The victories didn’t change the fact that Kalisz was a poor refuge. One motorized rifle division was destroyed but there were two more crossing the Warta to the north and east. The Polish 10th Tank to the west was strangely silent, but nonetheless its existence threatened the division rear. Moreover, there were marauding mercenaries everywhere, and a Soviet tank division was unaccounted for since its clash with 2nd Brigade outside Lodz. Red Diamond Six decided to take advantage of the mauling 3-70 AR and 3-10 IN handed the Soviets to the southeast, and ordered the division to break out of the rapidly shrinking Kalisz perimeter toward the Free City of Krakow. Krakow had declared independence from everyone, and it was thought the division could reorganize there, or at worst, work for the city…

The Division and Brigade trains issued the last of their supplies, ammunition, and fuel. Then with the engineers, they were broken up and attached to the nearest combat units. The DIVARTY would pound Ostrow with its last remaining shells, spike their guns, and follow the brigades out. 1-40 AR would hold Kalisz as the Division attacked south. They weren’t expected to follow.

Again the Communists proved more agile than expected.
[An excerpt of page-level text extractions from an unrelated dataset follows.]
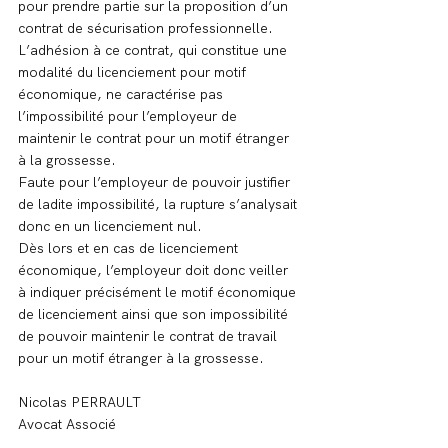
pour prendre partie sur la proposition d’un 
contrat de sécurisation professionnelle.
L’adhésion à ce contrat, qui constitue une 
modalité du licenciement pour motif 
économique, ne caractérise pas 
l’impossibilité pour l’employeur de 
maintenir le contrat pour un motif étranger 
à la grossesse.
Faute pour l’employeur de pouvoir justifier 
de ladite impossibilité, la rupture s’analysait 
donc en un licenciement nul.
Dès lors et en cas de licenciement 
économique, l’employeur doit donc veiller 
à indiquer précisément le motif économique 
de licenciement ainsi que son impossibilité 
de pouvoir maintenir le contrat de travail 
pour un motif étranger à la grossesse.
Nicolas PERRAULT
Avocat Associé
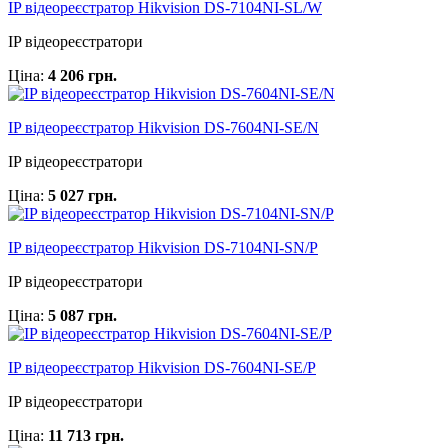
IP відеореєстратор Hikvision DS-7104NI-SL/W
IP відеореєстратори
Ціна:
4 206 грн.
IP відеореєстратор Hikvision DS-7604NI-SE/N
IP відеореєстратори
Ціна:
5 027 грн.
IP відеореєстратор Hikvision DS-7104NI-SN/P
IP відеореєстратори
Ціна:
5 087 грн.
IP відеореєстратор Hikvision DS-7604NI-SE/P
IP відеореєстратори
Ціна:
11 713 грн.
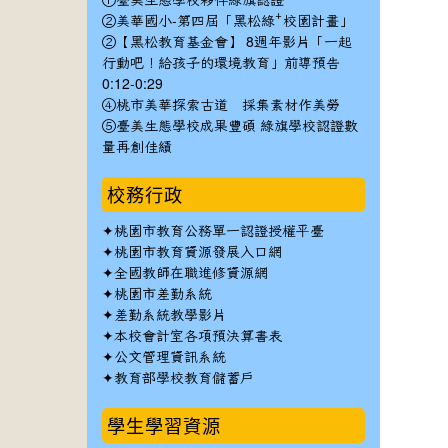
①臺美生態學校夥伴綠旗認證
②美華國小-第四屆「黑松綠⁺校園計畫」
②【黑松教育基金會】 8週年影片「一起
行動吧！給孩子的環境教育」前導預告
0:12-0:29
④桃市美華探索古道 採集素材作美勞
⑤臺美生態學校成果豐碩 綠旗學校認證數
量再創佳績
校務行政
✦
桃園市教育公務單一認證授權平臺
✦
桃園市教育資源發展入口網
✦
全國教師在職進修資源網
✦
桃園市差勤系統
✦
差勤系統教學影片
✦
本校會計室各項預決算書表
✦
公文管理資訊系統
✦
教育部學校教育儲蓄戶
學生學習資源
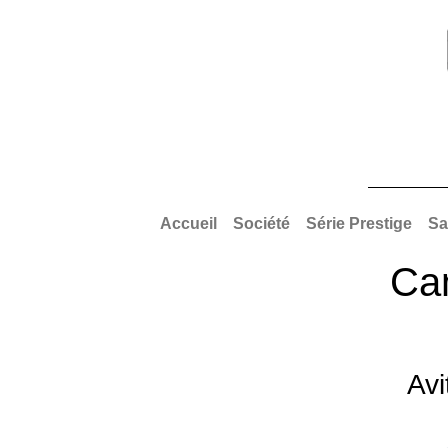
Accueil
Société
Série Prestige
Sa
Cam
Avi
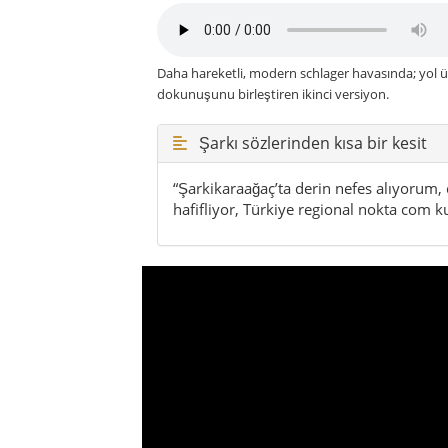
Daha hareketli, modern schlager havasında; yol ü
dokunuşunu birleştiren ikinci versiyon.
Şarkı sözlerinden kısa bir kesit
“Şarkikaraağaç’ta derin nefes alıyorum,
hafifliyor, Türkiye regional nokta com 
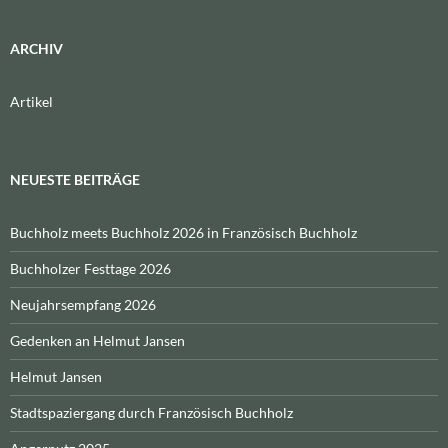
ARCHIV
Artikel
NEUESTE BEITRÄGE
Buchholz meets Buchholz 2026 in Französisch Buchholz
Buchholzer Festtage 2026
Neujahrsempfang 2026
Gedenken an Helmut Jansen
Helmut Jansen
Stadtspaziergang durch Französisch Buchholz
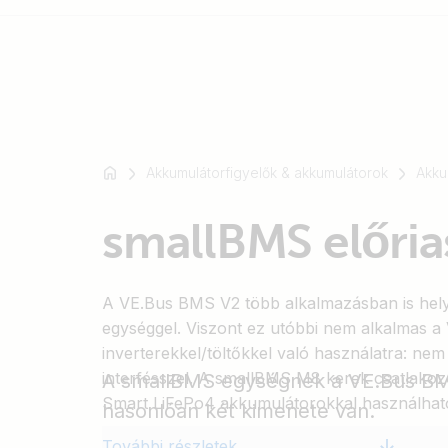
Például
SmartSolar
Akkumulátorfigyelők & akkumulátorok
Akku
Multiplus-
II
smallBMS előria
Orion
XS
SmartShunt
A VE.Bus BMS V2 több alkalmazásban is hely
egységgel. Viszont ez utóbbi nem alkalmas a 
inverterekkel/töltőkkel való használatra: ne
interfésszel. A smallBMS M8 kerek csatlakoz
A smallBMS egységnek a VE.Bus B
Smart LiFePo4 akkumulátorokkal használhat
hasonlóan két kimenete van.
További részletek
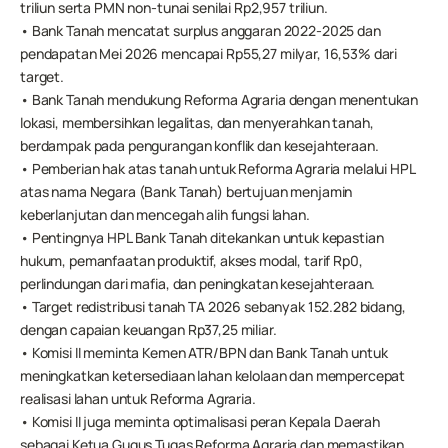
triliun serta PMN non-tunai senilai Rp2,957 triliun.
• Bank Tanah mencatat surplus anggaran 2022-2025 dan 
pendapatan Mei 2026 mencapai Rp55,27 milyar, 16,53% dari 
target.
• Bank Tanah mendukung Reforma Agraria dengan menentukan 
lokasi, membersihkan legalitas, dan menyerahkan tanah, 
berdampak pada pengurangan konflik dan kesejahteraan.
• Pemberian hak atas tanah untuk Reforma Agraria melalui HPL 
atas nama Negara (Bank Tanah) bertujuan menjamin 
keberlanjutan dan mencegah alih fungsi lahan.
• Pentingnya HPL Bank Tanah ditekankan untuk kepastian 
hukum, pemanfaatan produktif, akses modal, tarif Rp0, 
perlindungan dari mafia, dan peningkatan kesejahteraan.
• Target redistribusi tanah TA 2026 sebanyak 152.282 bidang, 
dengan capaian keuangan Rp37,25 miliar.
• Komisi II meminta Kemen ATR/BPN dan Bank Tanah untuk 
meningkatkan ketersediaan lahan kelolaan dan mempercepat 
realisasi lahan untuk Reforma Agraria.
• Komisi II juga meminta optimalisasi peran Kepala Daerah 
sebagai Ketua Gugus Tugas Reforma Agraria dan memastikan 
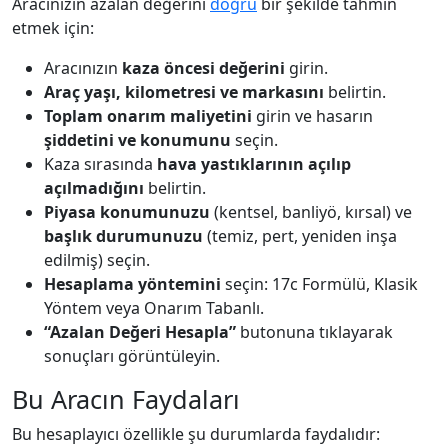
Aracınızın azalan değerini
doğru
bir şekilde tahmin
etmek için:
Aracınızın
kaza öncesi değerini
girin.
Araç yaşı, kilometresi ve markasını
belirtin.
Toplam onarım maliyetini
girin ve hasarın
şiddetini ve konumunu
seçin.
Kaza sırasında
hava yastıklarının açılıp
açılmadığını
belirtin.
Piyasa konumunuzu
(kentsel, banliyö, kırsal) ve
başlık durumunuzu
(temiz, pert, yeniden inşa
edilmiş) seçin.
Hesaplama yöntemini
seçin: 17c Formülü, Klasik
Yöntem veya Onarım Tabanlı.
“Azalan Değeri Hesapla”
butonuna tıklayarak
sonuçları görüntüleyin.
Bu Aracın Faydaları
Bu hesaplayıcı özellikle şu durumlarda faydalıdır:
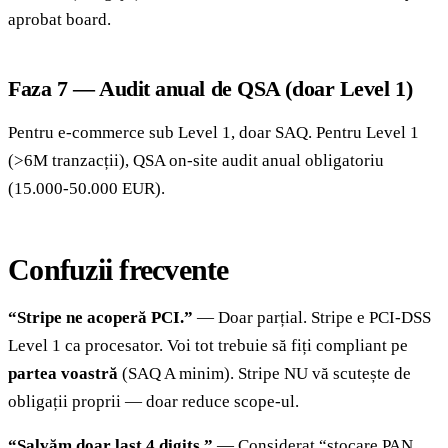
aprobat board.
Faza 7 — Audit anual de QSA (doar Level 1)
Pentru e-commerce sub Level 1, doar SAQ. Pentru Level 1
(>6M tranzacții), QSA on-site audit anual obligatoriu
(15.000-50.000 EUR).
Confuzii frecvente
“Stripe ne acoperă PCI.”
— Doar parțial. Stripe e PCI-DSS
Level 1 ca procesator. Voi tot trebuie să fiți compliant pe
partea voastră
(SAQ A minim). Stripe NU vă scutește de
obligații proprii — doar reduce scope-ul.
“Salvăm doar last 4 digits.”
— Considerat “stocare PAN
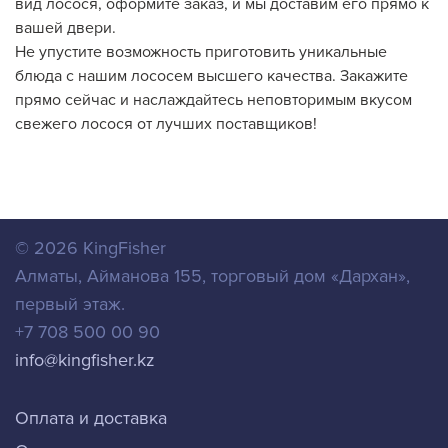
вид лосося, оформите заказ, и мы доставим его прямо к
вашей двери.
Не упустите возможность приготовить уникальные
блюда с нашим лососем высшего качества. Закажите
прямо сейчас и наслаждайтесь неповторимым вкусом
свежего лосося от лучших поставщиков!
© 2026
KingFisher
Алматы
,
Айманова 155, торговый дом «Дархан»,
первый этаж.
+7 708 500 00 90
info@kingfisher.kz
Оплата и доставка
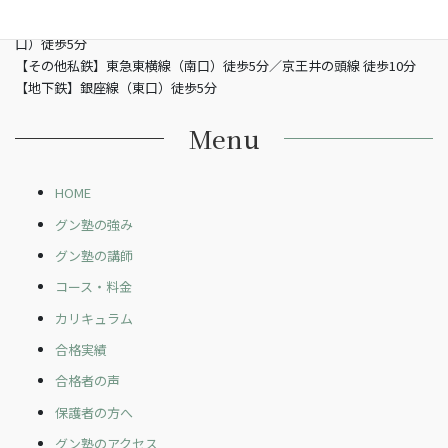
【JR】山手線渋谷駅 （南改札東口）徒歩5分／JR埼京線渋谷駅（新南
口）徒歩5分
【その他私鉄】東急東横線（南口）徒歩5分／京王井の頭線 徒歩10分
【地下鉄】銀座線（東口）徒歩5分
Menu
HOME
グン塾の強み
グン塾の講師
コース・料金
カリキュラム
合格実績
合格者の声
保護者の方へ
グン塾のアクセス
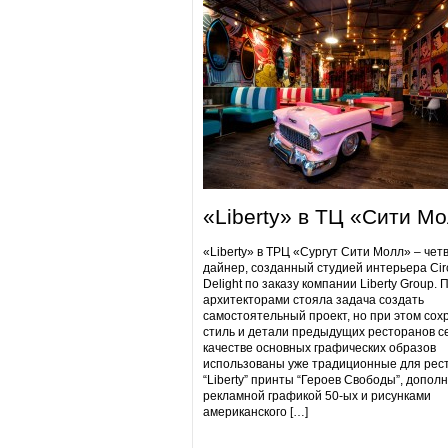
«Liberty» в ТЦ «Сити М
«Liberty» в ТРЦ «Сургут Сити Молл» – чет
дайнер, созданный студией интерьера Cir
Delight по заказу компании Liberty Group. 
архитекторами стояла задача создать
самостоятельный проект, но при этом сох
стиль и детали предыдущих ресторанов се
качестве основных графических образов
использованы уже традиционные для рес
“Liberty” принты “Героев Свободы”, допол
рекламной графикой 50-ых и рисунками
американского […]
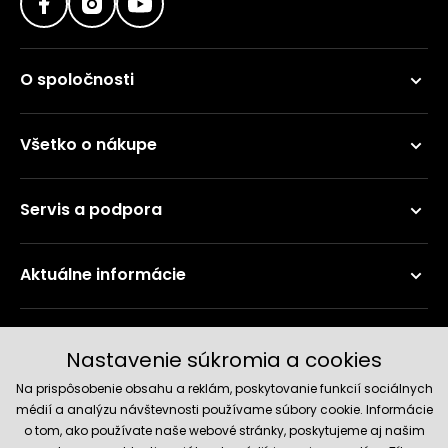
O spoločnosti
Všetko o nákupe
Servis a podpora
Aktuálne informácie
Doručenie a platobné metódy
Nastavenie súkromia a cookies
Na prispôsobenie obsahu a reklám, poskytovanie funkcií sociálnych
médií a analýzu návštevnosti používame súbory cookie. Informácie
o tom, ako používate naše webové stránky, poskytujeme aj našim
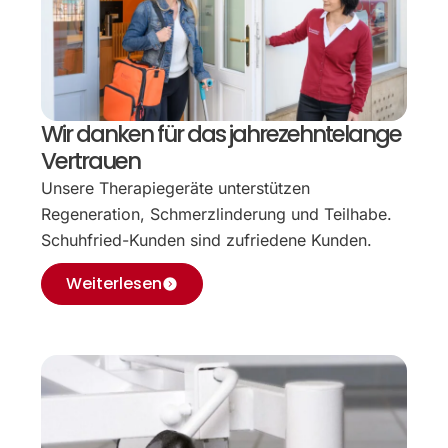
Wir danken für das jahrezehntelange
Vertrauen
Unsere Therapiegeräte unterstützen
Regeneration, Schmerzlinderung und Teilhabe.
Schuhfried-Kunden sind zufriedene Kunden.
Weiterlesen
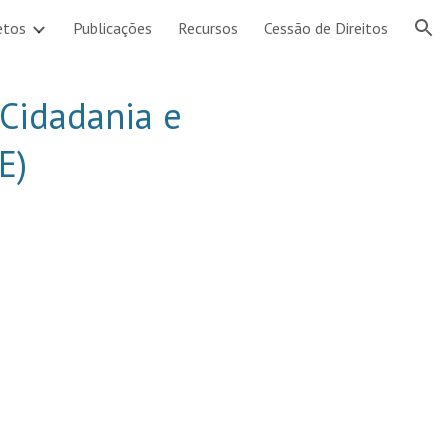
etos
Publicações
Recursos
Cessão de Direitos
ion
Cidadania e 
E)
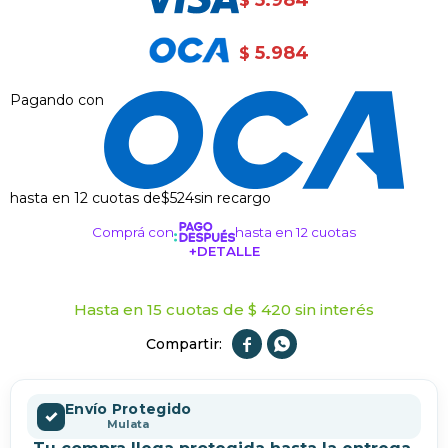
5.984
$
5.984
$
Pagando con
hasta en 12 cuotas de
$524
sin recargo
Comprá con
hasta en 12 cuotas
+DETALLE
¡ME INTERESA!
Hasta en 15 cuotas de $ 420 sin interés


Envío Protegido
✓
Mulata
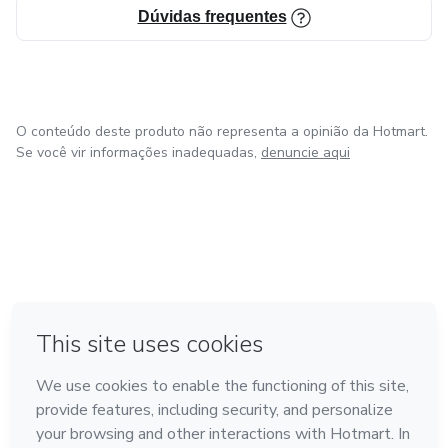
Dúvidas frequentes
O conteúdo deste produto não representa a opinião da Hotmart.
Se você vir informações inadequadas,
denuncie aqui
em Amsterdam
em Madrid
em Bogotá
Feito com
❤
em Belo Horizonte
na Cidade do México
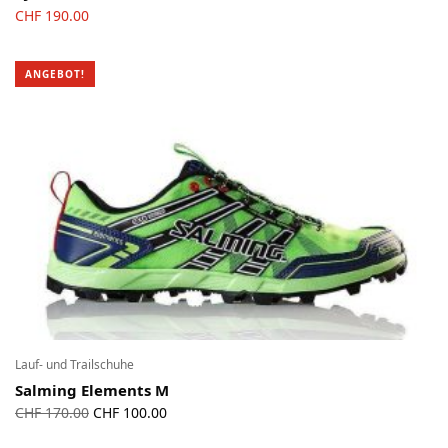
CHF
190.00
ANGEBOT!
Lauf- und Trailschuhe
Salming Elements M
Ursprünglicher
Aktueller
CHF
170.00
CHF
100.00
Preis war:
Preis ist:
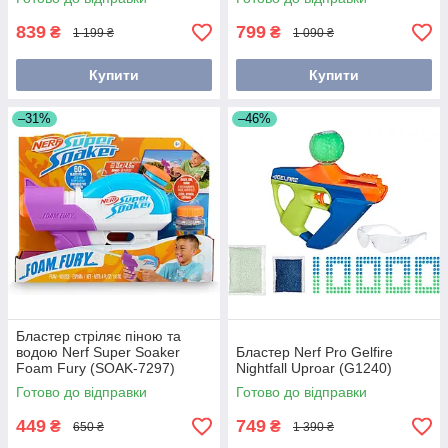
839
799
₴
₴
1 199 ₴
1 090 ₴
Купити
Купити
–31%
–46%
Бластер стріляє піною та
водою Nerf Super Soaker
Бластер Nerf Pro Gelfire
Foam Fury (SOAK-7297)
Nightfall Uproar (G1240)
Готово до відправки
Готово до відправки
449
749
₴
₴
650 ₴
1 390 ₴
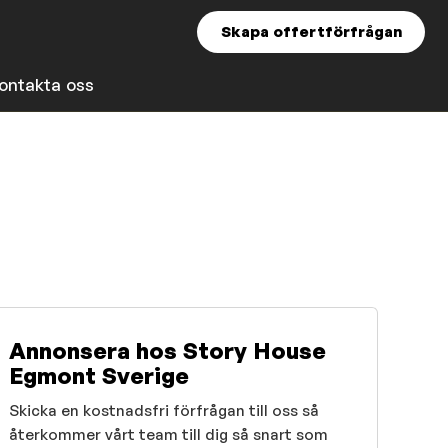
Skapa offertförfrågan
ontakta oss
Annonsera hos Story House
Egmont Sverige
Skicka en kostnadsfri förfrågan till oss så
återkommer vårt team till dig så snart som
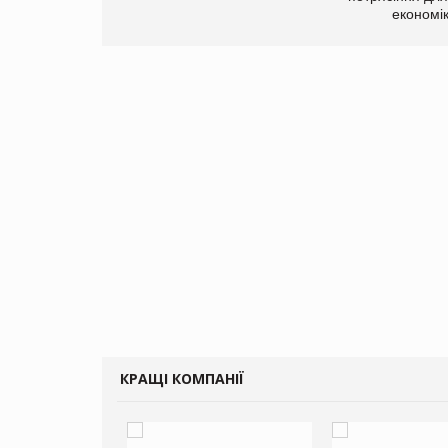
економі
КРАЩІ КОМПАНІЇ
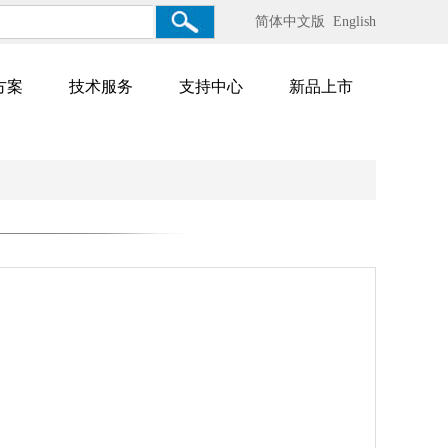
简体中文版
English
方案
技术服务
支持中心
新品上市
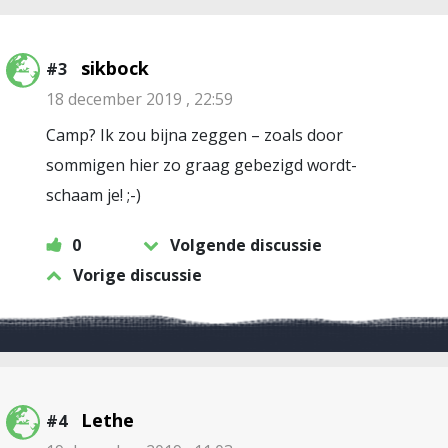
sikbock
#3
18 december 2019 , 22:59
Camp? Ik zou bijna zeggen – zoals door
sommigen hier zo graag gebezigd wordt-
schaam je! ;-)
0
Volgende discussie
Vorige discussie
Lethe
#4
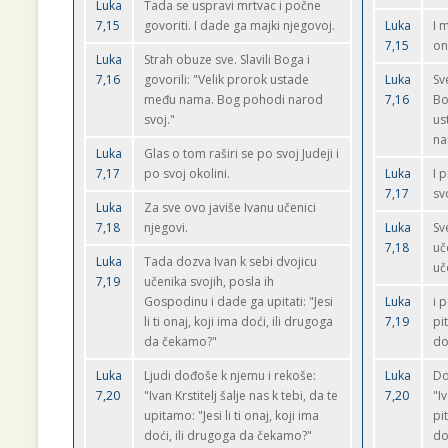
Luka
Tada se uspravi mrtvac i počne
7,15
govoriti. I dade ga majki njegovoj.
Luka
I 
7,15
on
Luka
Strah obuze sve. Slavili Boga i
7,16
govorili: "Velik prorok ustade
Luka
Sv
među nama. Bog pohodi narod
7,16
Bo
svoj."
us
na
Luka
Glas o tom raširi se po svoj Judeji i
7,17
po svoj okolini.
Luka
I 
7,17
sv
Luka
Za sve ovo javiše Ivanu učenici
7,18
njegovi.
Luka
Sv
7,18
uč
Luka
Tada dozva Ivan k sebi dvojicu
uč
7,19
učenika svojih, posla ih
Gospodinu i dade ga upitati: "Jesi
Luka
i 
li ti onaj, koji ima doći, ili drugoga
7,19
pit
da čekamo?"
do
Luka
Ljudi dođoše k njemu i rekoše:
Luka
Do
7,20
"Ivan Krstitelj šalje nas k tebi, da te
7,20
"I
upitamo: "Jesi li ti onaj, koji ima
pit
doći, ili drugoga da čekamo?"
do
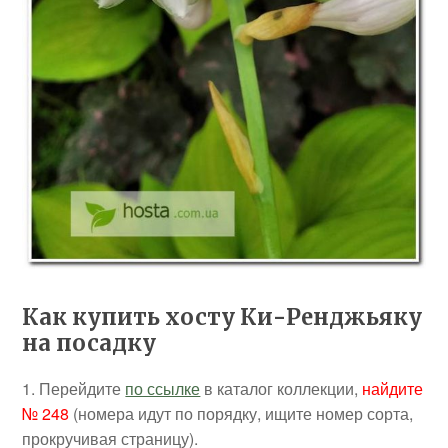
Как купить хосту Ки-Ренджьяку
на посадку
1. Перейдите
по ссылке
в каталог коллекции,
найдите
№ 248
(номера идут по порядку, ищите номер сорта,
прокручивая страницу).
This time it was the Polish 10th Tank to the west. The Poles weren’t dithering, as intelligence suspected, but rehearsing a night assault with infrared spotlights. Just after midnight on 18 July 2000, Polish communist tanks and APCs struck the empty positions of 1-61 Infantry, who had pulled out of their assault positions for a BMNT jump off to the south. There had been no time to wait for a company of 1-40 AR tanks to take over the sector, and the risk seemed reasonable since the chances that the Poles would attack before dawn were deemed small. They were wrong.

The scouts left to screen withdrew in the face of the communists’ IR lights, and the tank division overwhelmed the nine Stingrays enroute to 1-61’s old fighting positions. An hour later, 1-40 AR was struck from the north by the fresh 21st MRD, then west, and eventually the south, by the Polish 10th Tank. The American tankers died a tragic death, albeit one taking many times their number. Their thermal sites gave them a qualitative edge over their IR equipped foes, but quantity has a quality all its own.

By dawn, chaos reigned in Kalisz. Free Legionary Poles fought communist Poles in the streets for the soul of the town. The American attack broke down as Communist vehicles struck the rear of the Division’s attack positions. Many units broke and fled, or commenced their attack early only to die in Ostrow to friendly artillery. Fighting spread to the Division Command Post. The commander’s personnel security detachment and the division staff were heavily engaged with Polish T-55s, Soviet BMPs, and marauding cavalry. Firing could be heard over the radio. Red Diamond Six’s last message was broadcast in the clear:

“In has been my honor to serve you. Good Luck – you’re on your own now. Diamond Six, out.”


(Thanks to Game Designers Workshop for their awesome “Twilight: 2000” post-apocalyptic setting. Writing this took me back to my childhood. I wrote this because a friend wanted a summary of the setting as a preview before he backed a Kickstarter, and I wanted to save what I wrote. Virtually all of this post is adapted from GDW’s Twilight: 2000 alt-history background information found in game materials published in 1984, 1990, and 1993.)